傷付くくらいなら諦めよう、どーせ俺じゃ相手にされないだろうしって…、思っていた。でも今回はちょっと勇気を出してみようと思う。ま、地味くんでもやれます根性を見せてみようかと…な?」
意気揚々と語るケイさんに勇気付けられたのはなんでだろう。
ああそうか、ケイさんは私にとって好意を寄せる以前に憧れの人。
不良さん達と真っ直ぐに駆ける姿が大好きで憧れるんだ。
ケイさんがこんなにも頑張る発言してるなら、私も頑張ってみようかな。
「ふふっ。何だかケイさん、凄く…自分を持ってますね。私と似たタイプなのにケイさんは強いです。私も見習いたいです。
何だかケイさんに勇気付けられた気がしました。気持ち…、私も伝えてみようかなぁ」
「一緒に頑張ってみる? 告白」
「そうですね、頑張れるだけ頑張りたい…ような気がします。私、以前も言ったようにずっと苛められっ子で。
ウジウジ、グズグズばかりしては相手の顔色ばかり窺っていました」
響子さんのおかげで随分改善されたけど、今でも自分の発した発言に一々相手の顔色を窺ってしまう残念な私がいる。
相手に嫌われないか、癪に障らないか、また苛められたりしないか…、オドオドする自分がいる。
根暗で卑屈になってしまう自分がいることに嫌悪したり、意志の弱い自分に落ち込んだり、相手に流されてしまう自分に溜息をついたり。

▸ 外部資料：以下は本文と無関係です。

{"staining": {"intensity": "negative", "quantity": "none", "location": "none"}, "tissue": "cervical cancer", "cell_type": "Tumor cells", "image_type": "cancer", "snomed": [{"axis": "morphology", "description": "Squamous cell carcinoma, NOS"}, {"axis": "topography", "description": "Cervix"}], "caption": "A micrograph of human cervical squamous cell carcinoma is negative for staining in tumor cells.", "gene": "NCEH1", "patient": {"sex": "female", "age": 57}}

幾分マシにはなったとは思うけれど、まだまだネガティブな自分がいる。
ヨウさん達に出逢えて、やっと前向きになれる自分を掴めたんだ。
学校では恐れられている不良さん達がこんな私に優しく、そして仲良くしてくれたおかげで今の私がいる。
嗚呼、小中学時代のようにウジウジばかりしたくない。
自分を変える意味で気持ちを伝えてみるのもいいかもしれない。
フラれるって分かっていても、ケイさんなら、変わりなく私と接してくれる。
きっと、そうきっと。
その旨をケイさんに伝えれば、うんっとケイさんは頷いて笑顔を作った。